[start Text to read]

Traditional Procurement Model
The traditional procurement model remains the most common approach in New Zealand construction, particularly for public sector projects. Under this model, design and construction are separate contracts, with the principal engaging consultants for design and tendering the completed design to contractors.
This model typically uses NZS 3910:2023 conditions of contract, providing clear separation of responsibilities. The principal controls design decisions and maintains direct relationships with both designers and contractors. Cost certainty comes through detailed design before tendering, though this extends the overall project timeline.
Maximum control over design quality, competitive pricing through tender process, and clear accountability with separate design and construction teams. Works well for projects with well-defined requirements and clients comfortable managing multiple contracts.
However, traditional procurement faces significant challenges in today's market. Design-construction interface risks sit entirely with the principal, coordination issues can cause delays, and the sequential process extends delivery timelines. When design changes occur during construction, variation costs can escalate quickly.

[end Text to read]
[start Stored records]

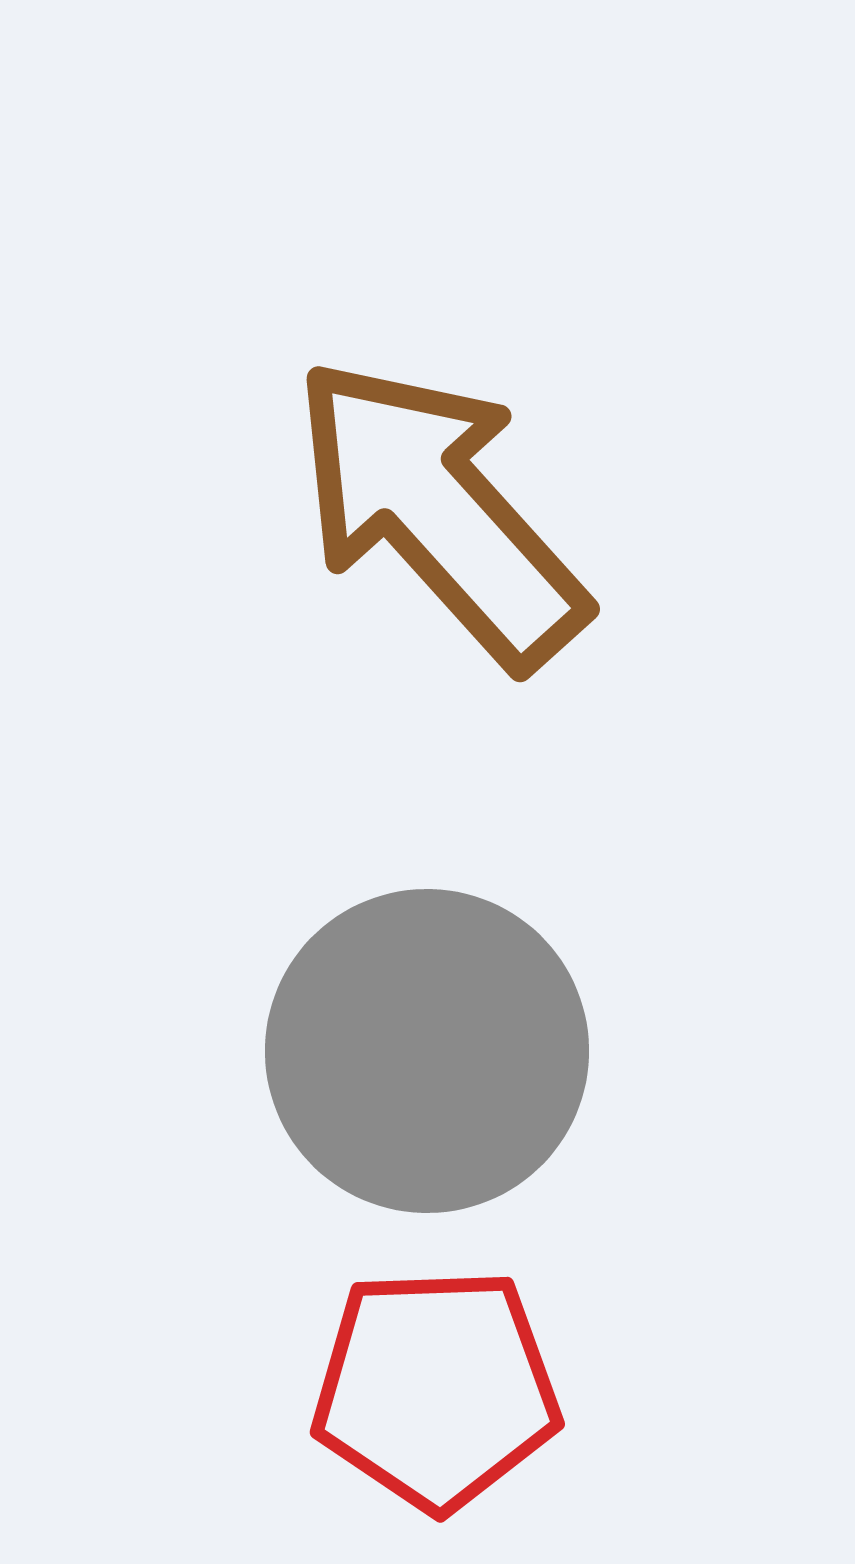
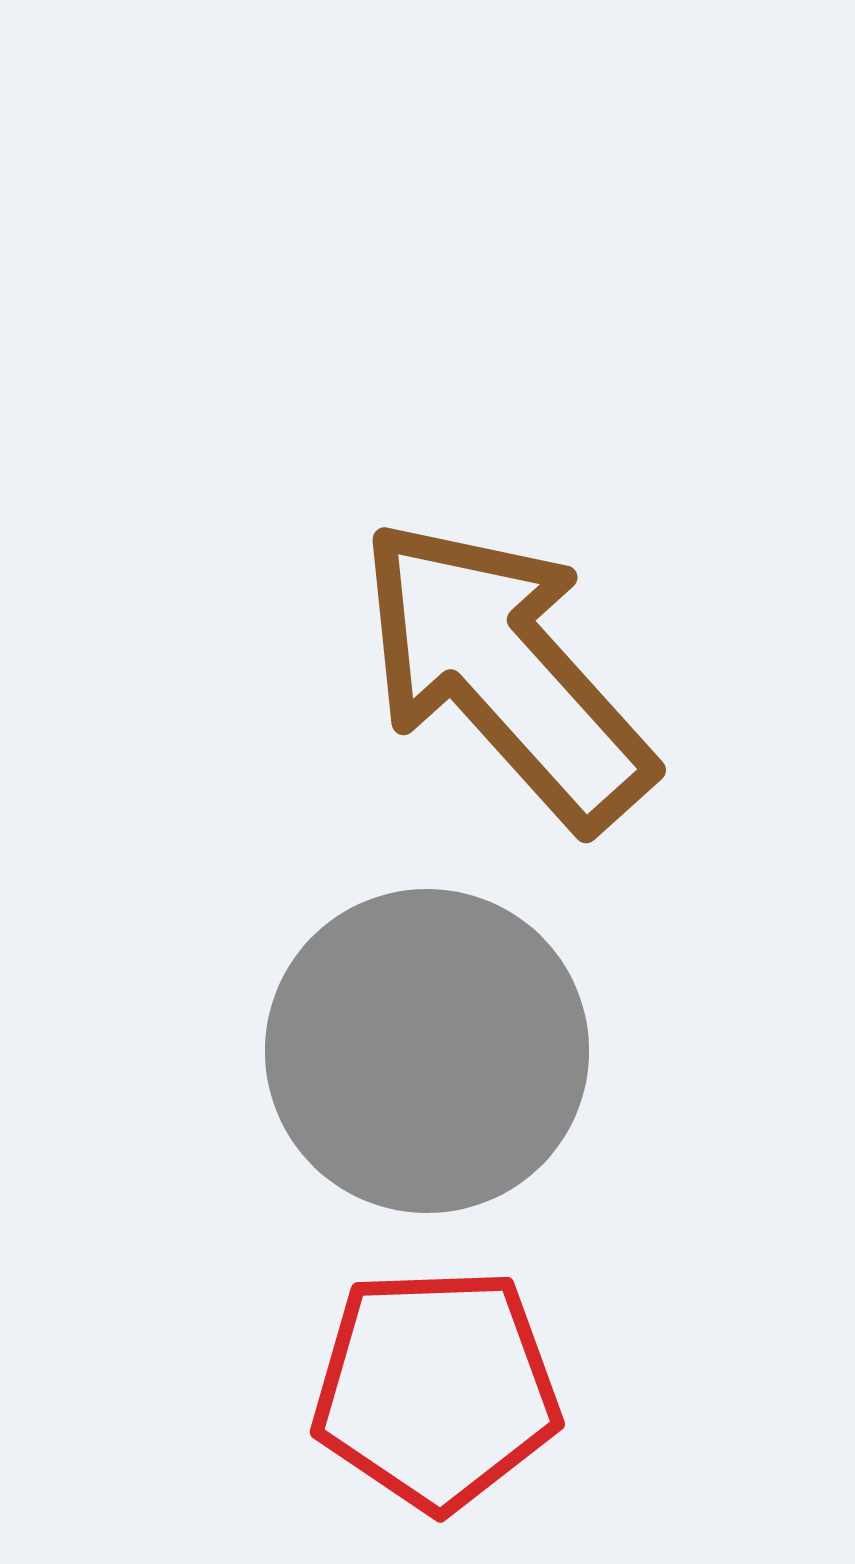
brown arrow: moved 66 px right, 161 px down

[end Stored records]
[start Stored records]

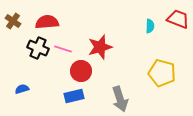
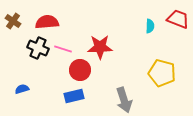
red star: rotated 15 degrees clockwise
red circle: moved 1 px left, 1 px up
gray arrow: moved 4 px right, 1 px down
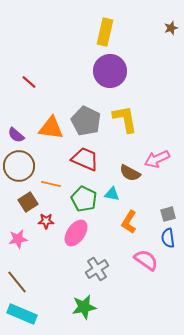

[end Stored records]
[start Stored records]

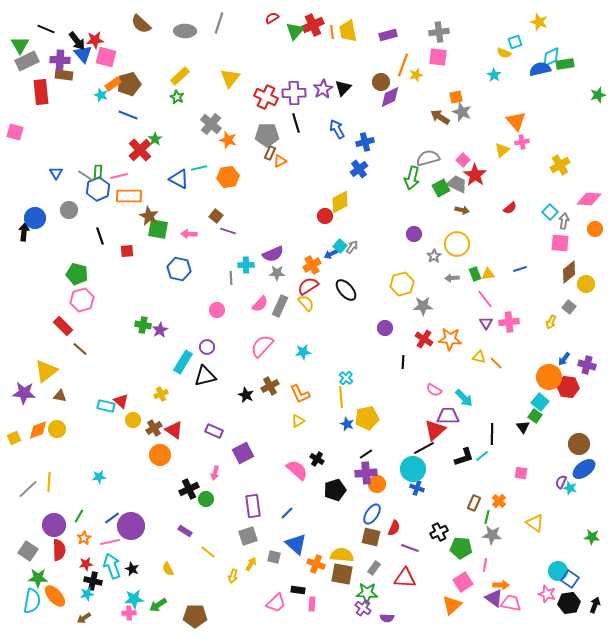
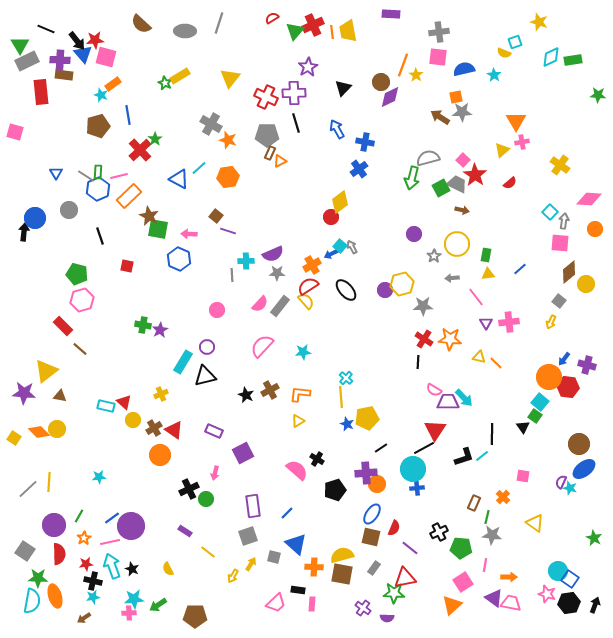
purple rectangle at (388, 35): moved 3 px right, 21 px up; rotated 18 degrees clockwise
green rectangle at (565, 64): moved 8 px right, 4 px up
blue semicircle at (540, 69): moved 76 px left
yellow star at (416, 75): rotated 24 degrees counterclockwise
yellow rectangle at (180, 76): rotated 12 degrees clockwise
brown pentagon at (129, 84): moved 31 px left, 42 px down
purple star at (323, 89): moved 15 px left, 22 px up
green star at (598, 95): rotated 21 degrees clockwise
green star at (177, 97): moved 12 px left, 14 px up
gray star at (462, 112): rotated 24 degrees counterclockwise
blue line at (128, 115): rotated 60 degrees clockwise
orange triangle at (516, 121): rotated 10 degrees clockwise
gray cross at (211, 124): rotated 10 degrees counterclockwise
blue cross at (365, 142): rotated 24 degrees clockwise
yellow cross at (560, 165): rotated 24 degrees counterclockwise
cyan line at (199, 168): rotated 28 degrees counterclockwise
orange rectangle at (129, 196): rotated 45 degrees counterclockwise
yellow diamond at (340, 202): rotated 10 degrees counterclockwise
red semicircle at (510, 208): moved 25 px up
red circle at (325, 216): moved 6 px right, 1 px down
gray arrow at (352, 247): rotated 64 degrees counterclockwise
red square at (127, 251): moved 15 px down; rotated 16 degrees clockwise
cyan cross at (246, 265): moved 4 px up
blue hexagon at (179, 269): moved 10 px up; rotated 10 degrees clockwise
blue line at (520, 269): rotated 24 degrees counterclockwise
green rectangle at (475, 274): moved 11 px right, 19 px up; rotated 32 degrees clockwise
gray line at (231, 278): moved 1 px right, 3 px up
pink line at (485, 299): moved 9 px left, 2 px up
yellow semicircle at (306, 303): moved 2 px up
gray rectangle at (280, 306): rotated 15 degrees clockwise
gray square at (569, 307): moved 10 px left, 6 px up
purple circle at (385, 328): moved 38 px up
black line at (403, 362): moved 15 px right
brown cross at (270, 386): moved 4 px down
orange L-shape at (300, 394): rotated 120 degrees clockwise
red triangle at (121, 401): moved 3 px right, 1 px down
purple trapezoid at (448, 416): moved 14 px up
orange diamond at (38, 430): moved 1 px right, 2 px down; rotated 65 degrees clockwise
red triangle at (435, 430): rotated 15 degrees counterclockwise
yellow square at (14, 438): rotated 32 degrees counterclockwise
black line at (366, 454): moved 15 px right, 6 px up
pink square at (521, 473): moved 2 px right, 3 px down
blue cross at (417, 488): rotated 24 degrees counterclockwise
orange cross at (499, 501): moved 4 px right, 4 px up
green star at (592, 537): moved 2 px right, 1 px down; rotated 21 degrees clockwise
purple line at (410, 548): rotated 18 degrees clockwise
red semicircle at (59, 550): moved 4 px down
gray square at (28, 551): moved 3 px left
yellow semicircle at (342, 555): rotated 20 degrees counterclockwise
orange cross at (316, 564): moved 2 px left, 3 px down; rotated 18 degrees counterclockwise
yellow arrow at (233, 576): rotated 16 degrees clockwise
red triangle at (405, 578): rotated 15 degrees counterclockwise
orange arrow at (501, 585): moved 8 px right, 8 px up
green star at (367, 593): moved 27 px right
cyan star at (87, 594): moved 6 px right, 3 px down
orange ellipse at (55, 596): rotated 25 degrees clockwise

[end Stored records]

[Instructions]
#1 Using the text on the traditional procurement model, state whether each statement agrees with it. Answer yes or no and quote the text's deciding words exactly.
(a) Under this model, one contract covers both design and construction.
(b) The principal alone carries design-construction interface risks.
(c) Completing detailed design before tendering shortens the overall project timeline.
#2 Write the next part of the text on the traditional procurement model, starting after its final sentence.

[Per-task outputs]
#1
(a) No: "design and construction are separate contracts"
(b) Yes: "Design-construction interface risks sit entirely with the principal"
(c) No: "though this extends the overall project timeline"

#2
Design and Build Delivery Model
Design and build contracts transfer both design and construction responsibility to a single contractor, creating a direct contractual relationship for project delivery. This model has gained popularity in New Zealand, particularly for commercial developments and infrastructure projects where speed to market matters.
NZS 3916 provides standard conditions for design and build contracts in New Zealand, though many projects use heavily modified versions. The contractor takes responsibility for design compliance, constructability, and coordination between all project elements.
| Aspect | Traditional | Design and Build |
|---|---|---|
| Design Control | Principal retains full control | Contractor leads, principal approves |
| Cost Certainty | High (detailed design complete) | Moderate (based on brief) |
| Timeline | Sequential design-construct | Overlapping design-construct |
| Risk Allocation | Principal carries design risk | Contractor carries design risk |
The single point of responsibility eliminates interface risks and can accelerate delivery through parallel design and construction activities. Contractors bring constructability expertise early, potentially reducing build costs and improving programme efficiency.
Loss of design control can compromise project outcomes, particularly where aesthetic or functional requirements are complex. Variations become more expensive as they impact both design and construction. Principal's brief quality becomes critical. Ambiguity creates scope for disputes.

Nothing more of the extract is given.